- Hemostemix (HEM) has closed its $2,500,000 convertible debenture order from a company director for debenture units priced at $1,000 per unit
- The debenture offering is a $2,500,000 five-year unsecured non-transferrable convertible debenture
- Each debenture unit consists of a $1,000 principal amount debenture and 2,500 debenture warrants
- Each debenture warrant entitles the holder to acquire one share at a price of $0.55 for a period of 24 months
- Hemostemix is a publicly-traded autologous stem cell therapy company
- Hemostemix Inc. (HEM) opened trading at C$0.255 per share
Hemostemix (HEM) has closed its $2,500,000 convertible debenture order from a company director for debenture units priced at $1,000 per unit.
The debenture offering is a $2,500,000 five-year unsecured non-transferrable convertible debenture consisting of 2,500 debenture units at a price of $1,000 per unit.
Each debenture unit consists of a $1,000 principal amount debenture and 2,500 debenture warrants. The debentures mature five years from the closing date and bear interest of 6% per annum, payable in cash or common shares at the option of the company. The principal amount of the debentures may only be converted into common shares at a price of $0.40 per share at the company’s discretion. Any accrued and unpaid interest may also be converted into common shares at a conversion price equal to the market price.
Each debenture warrant entitles the holder to acquire one share at a price of $0.55 for a period of 24 months from the closing of the debenture offering.

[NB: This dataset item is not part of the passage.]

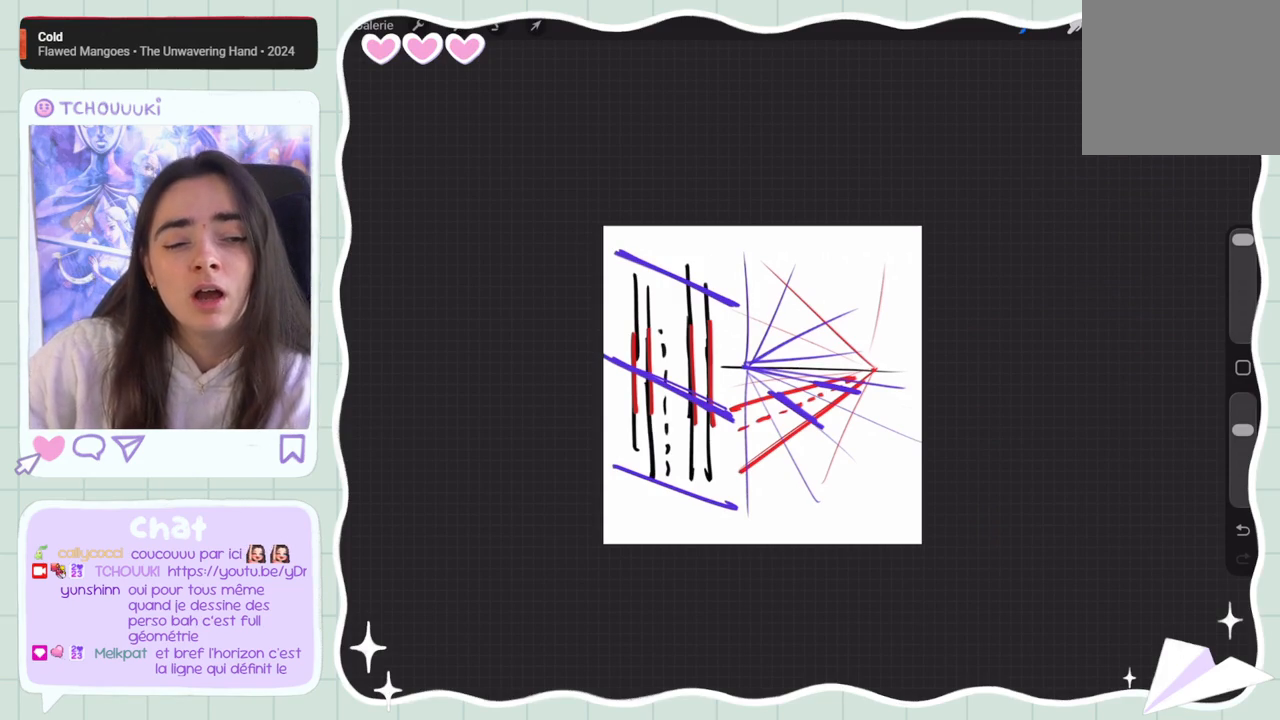
{"buttons": ["R1"], "events": []}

The net proceeds of the debenture offering will be used to fund the litigation expenses of HEM. The $2.5MM will be used as follows: up to $0.6MM will be immediately available to HEM as reimbursement for past litigation expenses; and until required for litigation expenses, USD $1.5MM will be invested in a demand loan to an arm’s length US company. The balance of the debenture offering will be available for past or potential future litigation expenses.

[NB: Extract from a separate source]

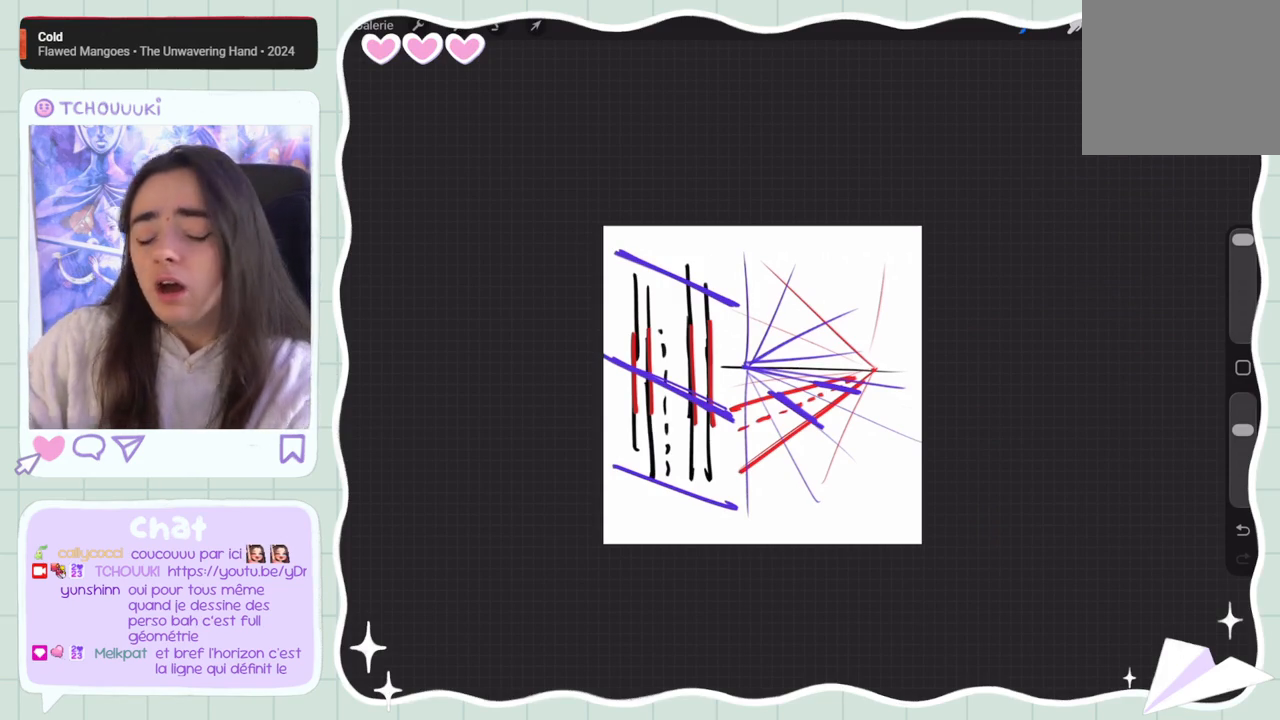
{"buttons": ["R1"], "events": []}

The debenture units and any common shares resulting from the conversion of the debentures or the exercise of debenture warrants will be subject to a hold period until October 11, 2021.
Clinical trial update
Hemostemix has obtained a new copy of its clinical trial database from a former service provider who originally activated the clinical trial. The company’s data management firm is now integrating the data of the subjects treated in South Africa. Hemostemix’s contractors are proceeding with the completion of key tasks of the closeout of the clinical trial including completion of the database management plan, drafting of the statistical analysis plan, completing database entry, query management and database validation.
In the action pending in Florida State Court, Hemostemix and Aspire are engaging in discovery, including issuing notices for the depositions of key employees and officers. Dates for the depositions are being negotiated. Hemostemix intends to depose Aspire’s witnesses in July 2021 after the parties have exchanged documents. Hemostemix continues to aggressively defend itself against Aspire’s claims, which are without merit.
In the action pending in Delaware Federal Court, on June 1st Hemostemix, the plaintiff moved to dismiss Aspire’s counterclaims. The parties are to begin discovery, including document collection and production and are negotiating a confidentiality agreement to govern the exchange of documents by each party. Hemostemix will continue to aggressively prosecute its claims against Accudata and Aspire.
Hemostemix is a publicly-traded autologous stem cell therapy company. The company is commercializing its lead product ACP-01 for the treatment of CLI, PAD, Angina, Ischemic Cardiomyopathy, Dilated Cardiomyopathy and other conditions of ischemia. ACP-01 has been used to treat over 500 patients who have exhausted all other options to save their limbs from amputation.
Hemostemix Inc. (HEM) opened trading at C$0.255 per share.